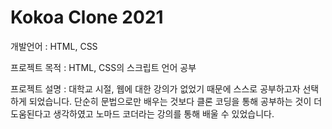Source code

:# Kokoa Clone 2021 

개발언어 : HTML, CSS

프로젝트 목적 : HTML, CSS의 스크립트 언어 공부

프로젝트 설명 : 대학교 시절, 웹에 대한 강의가 없었기 때문에 스스로 공부하고자 선택하게 되었습니다. 단순히 문법으로만 배우는 것보다 클론 코딩을 통해 공부하는 것이 더 도움된다고 생각하였고 노마드 코더라는 강의를 통해 배울 수 있었습니다. 
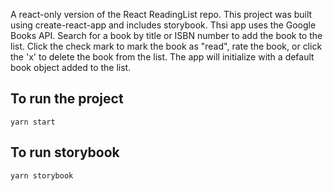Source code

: A react-only version of the React ReadingList repo. This project was built using create-react-app and includes storybook. Thsi app uses the Google Books API. Search for a book by title or ISBN number to add the book to the list. Click the check mark to mark the book as "read", rate the book, or click the 'x' to delete the book from the list. The app will initialize with a default book object added to the list.

## To run the project

`yarn start`

## To run storybook

`yarn storybook`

··········

ASSIGNMENT: Please copy out every line of the preceding listing that carries "프로젝트".

RESULT:
프로젝트 목적 : HTML, CSS의 스크립트 언어 공부
프로젝트 설명 : 대학교 시절, 웹에 대한 강의가 없었기 때문에 스스로 공부하고자 선택하게 되었습니다. 단순히 문법으로만 배우는 것보다 클론 코딩을 통해 공부하는 것이 더 도움된다고 생각하였고 노마드 코더라는 강의를 통해 배울 수 있었습니다. 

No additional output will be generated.